_Required work_
1/ In the nested dictionaries tutorial below, list every person's name stored as a value in its dictionaries.
2/ Shorten the paragraph of the nested dictionaries tutorial that begins "You can access values in nested dictionaries" while keeping its main facts.
3/ From the nested dictionaries tutorial, please set down without changes the part that opens with the words containing "A nested dictionary" and closes with "records or configurations.".

_Text shown_

Creating Nested Dictionaries

A nested dictionary is simply a dictionary that contains other dictionaries as values. They are useful for representing structured or hierarchical data, such as records or configurations.

Example
# Creating nested dictionaries
# Method 1: Direct assignment
company = {
    "employee1": {"name": "John", "age": 30, "department": "IT"},
    "employee2": {"name": "Jane", "age": 25, "department": "HR"}
}

# Method 2: Building incrementally
school = {}
school["student1"] = {"name": "Alice", "grades": {"math": 90, "science": 85}}
school["student2"] = {"name": "Bob", "grades": {"math": 78, "science": 92}}

print("Company:", company)
print("School:", school)
Output
Company: {'employee1': {'name': 'John', 'age': 30, 'department': 'IT'}, 'employee2': {'name': 'Jane', 'age': 25, 'department': 'HR'}}
School: {'student1': {'name': 'Alice', 'grades': {'math': 90, 'science': 85}}, 'student2': {'name': 'Bob', 'grades': {'math': 78, 'science': 92}}}

Accessing Nested Data

You can access values in nested dictionaries by chaining key lookups. To prevent errors, use `get()` with default values when the nested key may not exist.

Example
# Accessing nested data
company = {
    "employee1": {"name": "John", "age": 30, "department": "IT"},
    "employee2": {"name": "Jane", "age": 25, "department": "HR"}
}

# Access nested values
print("Employee1 name:", company["employee1"]["name"])
print("Employee2 department:", company["employee2"]["department"])

# Safe access with get()
age = company.get("employee1", {}).get("age", "Unknown")
print("Employee1 age:", age)

salary = company.get("employee3", {}).get("salary", "Not specified")
print("Employee3 salary:", salary)

_Information given_
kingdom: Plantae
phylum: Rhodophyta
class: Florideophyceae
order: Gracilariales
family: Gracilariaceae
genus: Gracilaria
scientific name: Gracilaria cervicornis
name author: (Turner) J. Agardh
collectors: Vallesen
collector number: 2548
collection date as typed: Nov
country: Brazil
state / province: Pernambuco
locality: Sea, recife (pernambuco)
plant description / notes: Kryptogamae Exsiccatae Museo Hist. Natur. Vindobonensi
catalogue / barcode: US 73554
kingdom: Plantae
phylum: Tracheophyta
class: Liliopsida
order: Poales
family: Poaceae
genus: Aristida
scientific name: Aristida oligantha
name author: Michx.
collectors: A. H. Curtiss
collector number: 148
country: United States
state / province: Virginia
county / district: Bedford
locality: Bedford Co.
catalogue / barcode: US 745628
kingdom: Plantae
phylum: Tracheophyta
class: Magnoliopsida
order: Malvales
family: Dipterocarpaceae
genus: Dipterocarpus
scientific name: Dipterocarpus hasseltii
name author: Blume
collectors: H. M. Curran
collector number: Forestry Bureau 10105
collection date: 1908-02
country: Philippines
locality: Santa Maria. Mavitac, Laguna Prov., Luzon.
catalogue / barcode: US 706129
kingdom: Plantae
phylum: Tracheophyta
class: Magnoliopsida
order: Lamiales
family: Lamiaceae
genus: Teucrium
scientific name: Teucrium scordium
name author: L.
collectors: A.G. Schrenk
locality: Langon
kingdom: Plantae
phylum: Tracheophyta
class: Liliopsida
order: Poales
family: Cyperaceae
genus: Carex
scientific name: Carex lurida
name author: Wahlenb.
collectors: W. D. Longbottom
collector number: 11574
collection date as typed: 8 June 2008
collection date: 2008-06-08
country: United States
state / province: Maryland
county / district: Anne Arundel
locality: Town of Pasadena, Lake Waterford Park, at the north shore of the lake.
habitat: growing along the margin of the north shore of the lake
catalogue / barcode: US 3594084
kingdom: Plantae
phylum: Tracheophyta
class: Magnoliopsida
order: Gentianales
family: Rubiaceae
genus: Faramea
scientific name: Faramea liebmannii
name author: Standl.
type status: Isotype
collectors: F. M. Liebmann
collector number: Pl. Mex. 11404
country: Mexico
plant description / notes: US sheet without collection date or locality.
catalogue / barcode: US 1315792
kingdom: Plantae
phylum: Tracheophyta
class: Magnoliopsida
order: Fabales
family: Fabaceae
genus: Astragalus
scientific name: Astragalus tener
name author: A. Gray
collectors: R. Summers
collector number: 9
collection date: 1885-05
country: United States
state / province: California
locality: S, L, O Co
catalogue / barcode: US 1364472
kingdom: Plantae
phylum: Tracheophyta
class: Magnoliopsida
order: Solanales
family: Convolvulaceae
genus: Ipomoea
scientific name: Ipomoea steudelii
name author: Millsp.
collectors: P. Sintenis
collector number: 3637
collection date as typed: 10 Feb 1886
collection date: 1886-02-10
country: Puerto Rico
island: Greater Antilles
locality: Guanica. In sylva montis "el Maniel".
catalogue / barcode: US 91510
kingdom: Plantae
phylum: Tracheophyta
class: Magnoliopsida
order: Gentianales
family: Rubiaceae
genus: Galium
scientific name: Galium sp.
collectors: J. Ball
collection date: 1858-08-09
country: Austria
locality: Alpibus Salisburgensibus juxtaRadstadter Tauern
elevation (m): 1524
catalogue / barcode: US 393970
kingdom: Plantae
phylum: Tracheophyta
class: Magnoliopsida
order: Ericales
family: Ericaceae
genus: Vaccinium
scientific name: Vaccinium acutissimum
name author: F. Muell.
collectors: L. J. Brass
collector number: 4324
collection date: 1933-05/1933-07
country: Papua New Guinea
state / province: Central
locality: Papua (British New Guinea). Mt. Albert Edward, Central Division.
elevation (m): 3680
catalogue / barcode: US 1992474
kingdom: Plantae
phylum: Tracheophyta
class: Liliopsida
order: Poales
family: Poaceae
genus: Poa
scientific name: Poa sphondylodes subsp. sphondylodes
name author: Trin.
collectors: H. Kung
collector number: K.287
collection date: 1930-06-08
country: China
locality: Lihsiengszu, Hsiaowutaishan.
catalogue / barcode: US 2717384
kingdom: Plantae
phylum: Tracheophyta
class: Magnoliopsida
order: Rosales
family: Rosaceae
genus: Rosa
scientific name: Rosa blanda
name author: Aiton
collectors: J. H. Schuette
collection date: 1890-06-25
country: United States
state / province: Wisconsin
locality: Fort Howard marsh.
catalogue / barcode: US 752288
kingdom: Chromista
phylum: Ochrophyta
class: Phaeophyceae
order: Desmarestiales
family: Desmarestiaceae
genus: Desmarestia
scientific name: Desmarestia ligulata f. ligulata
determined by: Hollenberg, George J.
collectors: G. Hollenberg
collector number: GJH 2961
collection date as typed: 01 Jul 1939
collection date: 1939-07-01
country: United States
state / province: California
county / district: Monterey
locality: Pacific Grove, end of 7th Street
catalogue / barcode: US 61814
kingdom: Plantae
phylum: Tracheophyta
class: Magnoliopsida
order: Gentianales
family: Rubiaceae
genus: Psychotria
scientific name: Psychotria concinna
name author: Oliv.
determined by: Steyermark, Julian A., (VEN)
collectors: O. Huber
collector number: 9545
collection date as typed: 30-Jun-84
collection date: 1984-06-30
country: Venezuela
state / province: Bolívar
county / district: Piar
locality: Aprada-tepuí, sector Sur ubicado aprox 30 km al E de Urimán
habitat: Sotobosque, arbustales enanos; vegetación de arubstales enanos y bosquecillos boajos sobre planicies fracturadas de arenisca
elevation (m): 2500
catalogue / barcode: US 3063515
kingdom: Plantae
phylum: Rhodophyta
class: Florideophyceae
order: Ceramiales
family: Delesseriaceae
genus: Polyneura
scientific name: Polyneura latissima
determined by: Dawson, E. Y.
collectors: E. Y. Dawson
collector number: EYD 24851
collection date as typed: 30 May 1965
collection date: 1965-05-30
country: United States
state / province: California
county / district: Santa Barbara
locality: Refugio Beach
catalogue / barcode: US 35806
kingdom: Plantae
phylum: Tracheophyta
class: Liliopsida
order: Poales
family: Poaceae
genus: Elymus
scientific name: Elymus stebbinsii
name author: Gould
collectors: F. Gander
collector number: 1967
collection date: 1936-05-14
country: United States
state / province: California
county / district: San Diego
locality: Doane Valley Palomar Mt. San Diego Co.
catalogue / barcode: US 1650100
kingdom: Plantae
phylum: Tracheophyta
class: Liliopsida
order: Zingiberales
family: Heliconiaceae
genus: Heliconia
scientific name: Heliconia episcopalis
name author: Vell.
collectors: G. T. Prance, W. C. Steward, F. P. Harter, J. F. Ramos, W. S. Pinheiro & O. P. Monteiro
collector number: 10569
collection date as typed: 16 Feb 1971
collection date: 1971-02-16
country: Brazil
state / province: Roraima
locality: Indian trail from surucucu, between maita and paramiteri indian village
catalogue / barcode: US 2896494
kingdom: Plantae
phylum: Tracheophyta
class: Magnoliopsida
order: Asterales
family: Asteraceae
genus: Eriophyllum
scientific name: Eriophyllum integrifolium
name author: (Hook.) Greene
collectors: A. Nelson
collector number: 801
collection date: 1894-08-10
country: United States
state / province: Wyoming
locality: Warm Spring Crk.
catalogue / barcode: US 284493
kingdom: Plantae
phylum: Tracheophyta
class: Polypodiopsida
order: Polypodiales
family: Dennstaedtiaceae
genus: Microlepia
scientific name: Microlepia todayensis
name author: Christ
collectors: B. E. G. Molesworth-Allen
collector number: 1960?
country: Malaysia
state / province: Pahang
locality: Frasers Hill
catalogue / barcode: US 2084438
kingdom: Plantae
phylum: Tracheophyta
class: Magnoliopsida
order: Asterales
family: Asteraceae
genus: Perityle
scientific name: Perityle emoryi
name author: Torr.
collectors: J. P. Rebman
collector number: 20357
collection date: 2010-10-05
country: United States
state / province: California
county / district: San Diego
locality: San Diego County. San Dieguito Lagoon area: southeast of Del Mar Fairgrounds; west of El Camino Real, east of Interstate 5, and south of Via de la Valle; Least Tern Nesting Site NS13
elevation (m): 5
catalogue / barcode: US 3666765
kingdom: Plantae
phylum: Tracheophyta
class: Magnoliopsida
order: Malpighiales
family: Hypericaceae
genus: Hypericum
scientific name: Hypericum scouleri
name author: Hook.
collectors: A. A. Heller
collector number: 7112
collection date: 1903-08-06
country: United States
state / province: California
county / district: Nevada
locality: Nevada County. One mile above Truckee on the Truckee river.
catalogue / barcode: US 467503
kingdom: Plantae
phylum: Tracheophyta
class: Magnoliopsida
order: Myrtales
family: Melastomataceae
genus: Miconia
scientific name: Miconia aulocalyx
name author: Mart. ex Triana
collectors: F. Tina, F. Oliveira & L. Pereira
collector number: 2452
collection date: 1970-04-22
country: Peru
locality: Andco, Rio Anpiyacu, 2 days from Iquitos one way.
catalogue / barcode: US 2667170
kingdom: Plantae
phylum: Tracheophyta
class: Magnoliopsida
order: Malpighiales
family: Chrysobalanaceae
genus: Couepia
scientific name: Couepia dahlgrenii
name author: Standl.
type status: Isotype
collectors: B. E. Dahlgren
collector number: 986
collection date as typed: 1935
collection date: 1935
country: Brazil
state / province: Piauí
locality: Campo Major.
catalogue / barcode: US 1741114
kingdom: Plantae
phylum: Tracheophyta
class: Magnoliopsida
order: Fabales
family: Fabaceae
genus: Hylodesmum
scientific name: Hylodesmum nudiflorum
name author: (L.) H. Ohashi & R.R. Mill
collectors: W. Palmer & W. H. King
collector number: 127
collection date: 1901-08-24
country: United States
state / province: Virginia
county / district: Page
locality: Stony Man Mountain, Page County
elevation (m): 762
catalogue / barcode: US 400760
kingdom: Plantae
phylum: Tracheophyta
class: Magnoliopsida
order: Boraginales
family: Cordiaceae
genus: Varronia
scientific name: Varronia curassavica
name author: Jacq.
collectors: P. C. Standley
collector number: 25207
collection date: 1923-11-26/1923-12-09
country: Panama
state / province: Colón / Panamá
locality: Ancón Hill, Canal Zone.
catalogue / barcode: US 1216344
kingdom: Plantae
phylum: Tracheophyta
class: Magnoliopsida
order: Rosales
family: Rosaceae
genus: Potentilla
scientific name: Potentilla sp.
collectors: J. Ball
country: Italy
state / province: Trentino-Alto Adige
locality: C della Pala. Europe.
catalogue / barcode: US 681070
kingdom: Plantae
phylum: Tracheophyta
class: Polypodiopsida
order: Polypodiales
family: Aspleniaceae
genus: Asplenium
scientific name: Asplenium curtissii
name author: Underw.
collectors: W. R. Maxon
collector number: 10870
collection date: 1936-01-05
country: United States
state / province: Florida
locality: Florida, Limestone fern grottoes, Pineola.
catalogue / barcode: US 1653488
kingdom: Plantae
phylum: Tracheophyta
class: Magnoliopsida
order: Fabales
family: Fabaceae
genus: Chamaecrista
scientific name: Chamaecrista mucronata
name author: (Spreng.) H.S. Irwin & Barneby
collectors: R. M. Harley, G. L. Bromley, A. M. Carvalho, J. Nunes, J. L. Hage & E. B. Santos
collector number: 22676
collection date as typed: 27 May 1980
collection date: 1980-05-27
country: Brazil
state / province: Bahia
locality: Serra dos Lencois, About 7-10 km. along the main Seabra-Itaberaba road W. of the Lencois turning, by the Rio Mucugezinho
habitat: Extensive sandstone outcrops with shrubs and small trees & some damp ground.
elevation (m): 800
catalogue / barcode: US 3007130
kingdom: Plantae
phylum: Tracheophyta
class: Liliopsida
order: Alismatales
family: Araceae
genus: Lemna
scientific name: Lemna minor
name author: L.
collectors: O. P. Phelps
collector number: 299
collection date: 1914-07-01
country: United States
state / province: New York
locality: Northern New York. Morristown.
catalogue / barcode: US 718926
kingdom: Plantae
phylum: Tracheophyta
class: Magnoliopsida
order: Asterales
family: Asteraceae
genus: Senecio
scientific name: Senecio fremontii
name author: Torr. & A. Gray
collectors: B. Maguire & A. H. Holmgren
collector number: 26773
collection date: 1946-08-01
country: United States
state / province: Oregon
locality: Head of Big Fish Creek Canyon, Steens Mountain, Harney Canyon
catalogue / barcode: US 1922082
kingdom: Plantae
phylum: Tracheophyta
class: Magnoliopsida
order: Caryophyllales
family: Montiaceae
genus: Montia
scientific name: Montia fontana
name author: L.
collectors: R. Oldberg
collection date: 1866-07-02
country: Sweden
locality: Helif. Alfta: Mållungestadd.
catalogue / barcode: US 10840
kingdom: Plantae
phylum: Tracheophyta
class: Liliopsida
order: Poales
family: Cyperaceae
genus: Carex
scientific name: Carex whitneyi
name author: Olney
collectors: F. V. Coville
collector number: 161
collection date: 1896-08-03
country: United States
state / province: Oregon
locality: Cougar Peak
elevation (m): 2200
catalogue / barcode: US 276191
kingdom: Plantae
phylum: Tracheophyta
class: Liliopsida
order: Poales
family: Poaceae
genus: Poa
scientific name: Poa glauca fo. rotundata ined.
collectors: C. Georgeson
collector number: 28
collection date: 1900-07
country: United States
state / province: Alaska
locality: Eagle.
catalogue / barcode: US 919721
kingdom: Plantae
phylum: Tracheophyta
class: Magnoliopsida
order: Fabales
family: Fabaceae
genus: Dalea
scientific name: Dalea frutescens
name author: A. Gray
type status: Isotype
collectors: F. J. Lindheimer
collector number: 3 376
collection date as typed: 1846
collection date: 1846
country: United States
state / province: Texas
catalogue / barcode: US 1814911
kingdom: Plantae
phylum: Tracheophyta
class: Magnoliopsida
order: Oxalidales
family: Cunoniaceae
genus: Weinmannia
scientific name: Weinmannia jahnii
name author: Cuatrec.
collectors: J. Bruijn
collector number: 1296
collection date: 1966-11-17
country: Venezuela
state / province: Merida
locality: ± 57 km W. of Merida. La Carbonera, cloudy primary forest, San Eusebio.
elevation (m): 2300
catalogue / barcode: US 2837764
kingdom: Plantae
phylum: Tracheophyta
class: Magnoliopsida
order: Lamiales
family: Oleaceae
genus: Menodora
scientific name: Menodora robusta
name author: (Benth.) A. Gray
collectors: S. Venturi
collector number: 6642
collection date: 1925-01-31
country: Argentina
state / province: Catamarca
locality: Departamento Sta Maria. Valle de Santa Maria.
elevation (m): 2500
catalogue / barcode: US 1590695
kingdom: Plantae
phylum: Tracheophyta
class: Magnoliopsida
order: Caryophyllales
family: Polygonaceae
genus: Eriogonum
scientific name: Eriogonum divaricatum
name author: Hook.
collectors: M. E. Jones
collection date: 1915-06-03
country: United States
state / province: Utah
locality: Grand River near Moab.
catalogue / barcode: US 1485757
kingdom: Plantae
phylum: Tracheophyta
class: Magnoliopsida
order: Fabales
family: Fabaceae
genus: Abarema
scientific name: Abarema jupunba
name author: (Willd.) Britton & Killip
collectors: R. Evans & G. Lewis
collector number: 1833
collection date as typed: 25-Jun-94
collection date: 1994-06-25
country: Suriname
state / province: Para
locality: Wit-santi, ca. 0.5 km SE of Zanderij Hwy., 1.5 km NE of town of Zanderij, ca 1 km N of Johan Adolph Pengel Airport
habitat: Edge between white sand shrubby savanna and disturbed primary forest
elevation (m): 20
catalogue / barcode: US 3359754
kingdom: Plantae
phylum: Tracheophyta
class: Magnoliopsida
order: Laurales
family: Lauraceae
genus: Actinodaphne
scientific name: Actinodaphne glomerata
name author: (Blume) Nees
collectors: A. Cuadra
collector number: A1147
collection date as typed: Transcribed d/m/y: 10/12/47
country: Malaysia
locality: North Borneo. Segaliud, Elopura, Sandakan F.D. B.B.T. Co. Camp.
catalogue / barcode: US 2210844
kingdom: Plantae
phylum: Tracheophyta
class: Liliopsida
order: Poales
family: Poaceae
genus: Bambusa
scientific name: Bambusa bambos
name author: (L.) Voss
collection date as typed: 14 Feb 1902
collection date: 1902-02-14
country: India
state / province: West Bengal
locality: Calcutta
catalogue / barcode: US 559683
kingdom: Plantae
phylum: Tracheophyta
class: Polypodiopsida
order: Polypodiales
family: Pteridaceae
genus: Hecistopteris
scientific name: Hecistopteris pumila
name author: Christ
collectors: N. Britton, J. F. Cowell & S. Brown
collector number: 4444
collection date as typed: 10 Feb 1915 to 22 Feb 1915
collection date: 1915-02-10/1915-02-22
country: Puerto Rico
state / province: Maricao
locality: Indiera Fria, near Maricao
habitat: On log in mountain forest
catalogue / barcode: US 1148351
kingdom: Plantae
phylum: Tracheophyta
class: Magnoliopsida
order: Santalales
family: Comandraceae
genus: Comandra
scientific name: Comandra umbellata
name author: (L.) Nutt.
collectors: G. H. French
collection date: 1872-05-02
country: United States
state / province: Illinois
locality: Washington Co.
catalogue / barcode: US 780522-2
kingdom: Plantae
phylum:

_Solution set_
1/ John, Jane, Alice, Bob

2/ Reach nested values by chaining key lookups, and use `get()` with default values to avoid errors when a nested key may be missing.

3/
A nested dictionary is simply a dictionary that contains other dictionaries as values. They are useful for representing structured or hierarchical data, such as records or configurations.